Like you We prefer to invest when the bird is in the hand not the bush.





juliaoceania -> RE: Potential Sub Question - Advice please! (9/16/2006 2:40:20 PM)

quote:

ORIGINAL: DivaDuchess

Knight of Mists ... We began a communication with someone and like you I NEVER involve myself emotionally at first.  she was, alledgedly (sp?) a subbie, though I don't think so.  More like she was looking for play time.  Anyways, I'm trampling off here *lol* ... you do very well keeping yourself to yourself.  I gave this subbie the 'test' ... she failed.  I picked a fight with her.  She considered only her own feelings not mine and I'm the Domme.  When I called her on it she bolted.  See?  Investing from the beginning is not a good idea.

Like you We prefer to invest when the bird is in the hand not the bush.




If someone tests me in such a fashion I certainly hope to fail. Life is full of enough testing without someone making up more for me. I tend to think if one is looking for a fault in another they tend to find one. That is why those who read another's emails, listen in on phone calls, or follow someone to see if they are up to no good usually prove themselves right... self fulfilling prophecy thing




DivaDuchess -> RE: Potential Sub Question - Advice please! (9/16/2006 6:43:30 PM)

Actually it was very basic ... nothing much really, just thought to test the waters.  I won't apologize for my actions as I have a right to know if the sub/slave even know HOW to communicate.  Wouldn't you agree?  Some of what she said was abrasive and hurtful and potentially harmful (okay deadly if caught because she couldn't keep her legs closed), I took exception ... very cruely and when I refused to accomodate her, she got snitty and said that if I wouldn't give her her way, then she guessed we shouldn't proceed ... I agreed *evil grin* ... but apologize?  I don't think so.  I had a right to ask and she had the responsibility to answer, not find a snit and get all huffy.  We've been nothing but polite as We both tried to assess where her head was.

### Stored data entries

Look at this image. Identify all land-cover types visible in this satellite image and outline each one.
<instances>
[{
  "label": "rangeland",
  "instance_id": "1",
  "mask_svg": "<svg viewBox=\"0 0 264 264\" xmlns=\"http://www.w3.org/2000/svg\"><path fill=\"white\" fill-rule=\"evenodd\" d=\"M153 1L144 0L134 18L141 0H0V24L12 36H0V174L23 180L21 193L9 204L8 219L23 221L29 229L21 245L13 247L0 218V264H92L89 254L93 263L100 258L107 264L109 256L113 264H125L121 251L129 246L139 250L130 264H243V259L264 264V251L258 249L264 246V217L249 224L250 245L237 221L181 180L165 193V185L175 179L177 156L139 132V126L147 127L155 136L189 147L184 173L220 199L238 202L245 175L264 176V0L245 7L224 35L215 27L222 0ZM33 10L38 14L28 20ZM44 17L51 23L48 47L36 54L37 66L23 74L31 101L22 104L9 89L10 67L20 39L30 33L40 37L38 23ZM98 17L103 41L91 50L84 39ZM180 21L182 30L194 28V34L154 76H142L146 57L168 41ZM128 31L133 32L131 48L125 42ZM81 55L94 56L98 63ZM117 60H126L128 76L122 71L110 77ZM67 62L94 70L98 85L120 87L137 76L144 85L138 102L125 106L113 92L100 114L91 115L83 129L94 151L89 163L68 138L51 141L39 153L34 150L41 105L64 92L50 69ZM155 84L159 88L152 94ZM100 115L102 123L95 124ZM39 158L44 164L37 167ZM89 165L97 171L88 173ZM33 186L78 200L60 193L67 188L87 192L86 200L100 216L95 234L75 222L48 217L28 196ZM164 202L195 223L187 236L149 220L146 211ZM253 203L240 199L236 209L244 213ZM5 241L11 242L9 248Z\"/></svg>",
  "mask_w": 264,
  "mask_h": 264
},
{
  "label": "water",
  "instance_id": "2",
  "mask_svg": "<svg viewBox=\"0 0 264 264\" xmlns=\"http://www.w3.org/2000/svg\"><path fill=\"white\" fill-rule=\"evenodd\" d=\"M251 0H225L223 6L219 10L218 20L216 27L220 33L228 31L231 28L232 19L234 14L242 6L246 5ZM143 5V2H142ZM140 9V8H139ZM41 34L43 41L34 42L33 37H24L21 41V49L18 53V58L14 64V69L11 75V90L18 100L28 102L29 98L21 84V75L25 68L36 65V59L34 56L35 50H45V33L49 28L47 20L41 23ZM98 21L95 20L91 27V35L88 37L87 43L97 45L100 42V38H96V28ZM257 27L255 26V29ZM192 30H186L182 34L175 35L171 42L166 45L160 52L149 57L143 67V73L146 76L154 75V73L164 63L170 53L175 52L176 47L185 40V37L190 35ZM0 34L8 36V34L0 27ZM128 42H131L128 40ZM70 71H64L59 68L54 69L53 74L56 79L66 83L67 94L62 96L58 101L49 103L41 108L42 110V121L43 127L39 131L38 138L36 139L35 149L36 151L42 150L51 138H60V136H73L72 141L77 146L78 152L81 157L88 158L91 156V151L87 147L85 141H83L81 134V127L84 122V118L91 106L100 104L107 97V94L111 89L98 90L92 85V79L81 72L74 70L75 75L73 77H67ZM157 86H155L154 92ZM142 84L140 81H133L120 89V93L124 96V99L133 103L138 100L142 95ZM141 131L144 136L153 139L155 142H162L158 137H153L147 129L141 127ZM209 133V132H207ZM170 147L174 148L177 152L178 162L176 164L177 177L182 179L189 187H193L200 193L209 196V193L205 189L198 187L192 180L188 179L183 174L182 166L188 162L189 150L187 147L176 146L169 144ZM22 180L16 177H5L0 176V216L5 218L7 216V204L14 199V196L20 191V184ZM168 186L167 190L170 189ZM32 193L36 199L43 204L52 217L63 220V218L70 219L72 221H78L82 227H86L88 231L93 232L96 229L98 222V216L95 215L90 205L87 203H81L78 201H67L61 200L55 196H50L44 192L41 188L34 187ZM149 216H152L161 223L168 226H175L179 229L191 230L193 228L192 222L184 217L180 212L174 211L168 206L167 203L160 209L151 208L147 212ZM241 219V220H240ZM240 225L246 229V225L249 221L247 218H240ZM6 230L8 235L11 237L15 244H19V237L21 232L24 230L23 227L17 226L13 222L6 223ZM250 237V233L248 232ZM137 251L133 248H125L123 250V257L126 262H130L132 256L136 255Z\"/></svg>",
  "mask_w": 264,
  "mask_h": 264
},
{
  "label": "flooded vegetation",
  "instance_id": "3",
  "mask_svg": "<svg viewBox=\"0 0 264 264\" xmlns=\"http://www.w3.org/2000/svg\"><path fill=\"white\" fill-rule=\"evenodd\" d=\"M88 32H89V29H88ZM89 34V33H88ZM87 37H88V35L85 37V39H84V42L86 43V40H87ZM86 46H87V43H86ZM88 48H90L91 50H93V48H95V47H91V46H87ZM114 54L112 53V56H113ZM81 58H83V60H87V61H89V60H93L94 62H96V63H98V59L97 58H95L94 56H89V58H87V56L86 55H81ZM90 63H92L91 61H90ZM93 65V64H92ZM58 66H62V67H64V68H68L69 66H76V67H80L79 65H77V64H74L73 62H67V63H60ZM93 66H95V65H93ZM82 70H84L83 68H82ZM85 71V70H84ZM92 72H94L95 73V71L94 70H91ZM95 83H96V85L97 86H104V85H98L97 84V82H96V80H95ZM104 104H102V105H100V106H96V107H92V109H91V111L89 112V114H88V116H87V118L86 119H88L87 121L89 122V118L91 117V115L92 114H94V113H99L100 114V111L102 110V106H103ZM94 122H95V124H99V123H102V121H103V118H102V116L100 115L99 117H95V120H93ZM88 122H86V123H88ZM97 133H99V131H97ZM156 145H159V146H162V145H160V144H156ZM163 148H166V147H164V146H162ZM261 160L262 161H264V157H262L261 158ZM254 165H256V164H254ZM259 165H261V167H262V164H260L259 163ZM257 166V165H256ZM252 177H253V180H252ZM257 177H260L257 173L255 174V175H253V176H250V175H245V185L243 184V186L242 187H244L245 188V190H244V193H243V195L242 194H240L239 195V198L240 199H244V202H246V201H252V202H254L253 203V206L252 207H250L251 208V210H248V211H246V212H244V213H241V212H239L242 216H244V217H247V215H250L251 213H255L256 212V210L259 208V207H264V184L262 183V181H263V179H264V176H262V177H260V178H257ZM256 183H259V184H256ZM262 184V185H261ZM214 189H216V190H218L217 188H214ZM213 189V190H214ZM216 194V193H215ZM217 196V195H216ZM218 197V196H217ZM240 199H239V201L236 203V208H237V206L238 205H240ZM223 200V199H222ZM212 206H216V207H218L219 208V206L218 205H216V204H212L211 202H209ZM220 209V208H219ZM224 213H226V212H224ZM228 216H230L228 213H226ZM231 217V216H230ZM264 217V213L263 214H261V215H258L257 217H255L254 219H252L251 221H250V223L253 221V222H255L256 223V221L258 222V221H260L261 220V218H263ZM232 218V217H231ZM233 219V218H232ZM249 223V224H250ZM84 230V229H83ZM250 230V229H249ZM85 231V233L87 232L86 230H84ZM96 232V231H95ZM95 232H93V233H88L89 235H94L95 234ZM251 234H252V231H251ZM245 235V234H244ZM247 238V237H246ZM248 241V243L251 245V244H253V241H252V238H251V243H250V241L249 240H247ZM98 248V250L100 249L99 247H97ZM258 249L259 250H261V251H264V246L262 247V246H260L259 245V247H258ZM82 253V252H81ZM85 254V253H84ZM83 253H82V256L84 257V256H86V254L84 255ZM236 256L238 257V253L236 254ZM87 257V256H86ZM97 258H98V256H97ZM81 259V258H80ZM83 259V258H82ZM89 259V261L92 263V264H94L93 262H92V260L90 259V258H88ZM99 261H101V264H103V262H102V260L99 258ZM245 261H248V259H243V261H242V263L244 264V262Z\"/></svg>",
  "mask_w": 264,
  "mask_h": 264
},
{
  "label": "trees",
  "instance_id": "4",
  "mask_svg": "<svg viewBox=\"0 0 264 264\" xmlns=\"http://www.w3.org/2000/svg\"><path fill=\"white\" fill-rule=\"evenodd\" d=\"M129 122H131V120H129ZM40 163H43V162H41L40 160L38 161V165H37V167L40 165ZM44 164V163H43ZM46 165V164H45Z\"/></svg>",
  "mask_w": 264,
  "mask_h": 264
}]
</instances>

### Set of tasks
• a. Answer these questions about the forum thread, one per line, marked the same way:
(i) What did DivaDuchess do to give the subbie the "test"?
(ii) According to juliaoceania, what usually happens to those who read another's emails, listen in on phone calls, or follow someone?
(iii) What did the sub say when DivaDuchess refused to accommodate her?
• b. Pick up the forum thread about the potential sub question right after its final post, and continue it.

### Your written answers
• a.
(i) She picked a fight with her.
(ii) They usually prove themselves right, as a self-fulfilling prophecy.
(iii) She said that if DivaDuchess wouldn't give her her way, then she guessed they shouldn't proceed.

• b.
We've done this a number of times using various very innocent questions ... then judge the reaction of the sub/slave.  With the demanding and abrasive nature of some people on this site ... I don't accept anything at face value ... ever.

*jumps off soap box*





juliaoceania -> RE: Potential Sub Question - Advice please! (9/16/2006 7:07:49 PM)

I am sure everyone should do what works for them, and if it your methods are working for you that is all that matters...

In my life I have noticed conflict arises when we do nothing sooner or later, and real life tests seem to separate the wheat from the chaff




marieToo -> RE: Potential Sub Question - Advice please! (9/17/2006 5:06:35 AM)

quote:

ORIGINAL: KnightofMists

as a note... I started chatting with kyra about two years ago.... I told her on the out set that she would talk and chat intensely for a while and I expected her to loose interest or just disappear.  That in essense that she would go her own way.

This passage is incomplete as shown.